真っ直ぐ自宅に帰った彩と途中で別れ、俺はその足で小夏の家に向かったのだ。
「どうしたの?旅行でも行ってたの?」
土産のひとつひとつを手に取りながら、小夏が尋ねる。
そりゃ、まぁ、そうなるよな。
誰がどう見たって、これは旅行の土産だ。
だが。
土産も旅行も、ライブのついでだ。
目的はライブであって、旅行ではない。
端から見れば、女連れの旅行になるのかもしれないが、連れは彩だ。
何の間違いも起こり得ない。
実際に、起きてもいない。
「小夏。」
「ん~?」
間延びした応答をする小夏の前に、俺は何故か正座して姿勢を正す。
何一つ悪いことはしていないのに、微かな罪悪感が、そうさせるのか。
強いていうなら、事前ではなく、事後報告になった、ということくらいだろうか、この罪悪感の源は。

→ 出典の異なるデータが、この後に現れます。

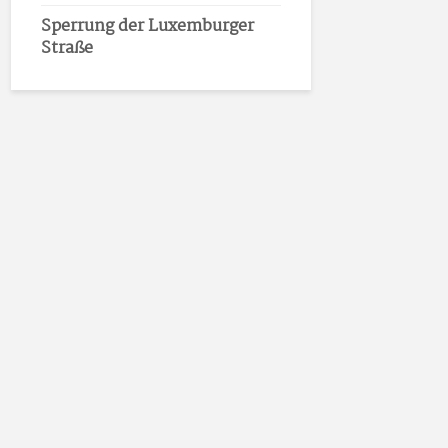
Sperrung der Luxemburger
Straße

よく分からないながらも、怪訝そうな小夏を前に、俺は昨日から今日にかけての説明を始めた。
「実は俺、昨日彩と一緒に・・・・」
最初こそニコニコしながら話を聞いてくれていた小夏だったが、次第に眉間に皺がよりはじめ、話し終わる頃には完全に、怒りを顕にしていた。
完全なる、お怒りモードだ。
やっぱ、いくら相手が彩でも、一泊二日はまずかっただろうか。
一応、性別は女だし。
でも、本当に何もないから、こうして話せているんだ。
小夏ならきっと分かってくれる!
そう思っていた俺に、怒りを抑えた様な、小夏の低い声が聞こえた。
「爽太くん、酷い・・・・」
心なしか、目が充血しているようにも見える。
ズキン、と胸が痛んだ。
俺はもしかしたら、ひどく小夏を傷つけてしまったのかもしれない。
だからか?
だからなのか?
彩が事前に俺に確認を取ったのは!
あいつはこうなることを、予測していたってのか?!
『だからお前はダメなんだ』
彩の言葉が頭に響く。
まさか。
もしかして俺は今ここで、小夏に振られてしまうのだろうか。
嘘だろ、そんなのイヤだ!
俺は、小夏と別れたくなんかないっ!
もう絶対、たとえ彩でも、たとえ目的がライブだったとしても、他の女と旅行なんて行かないからっ!
だから。
別れるなんて、言わないでくれ!
と口にするよりも早く、小夏の怒りが爆発した。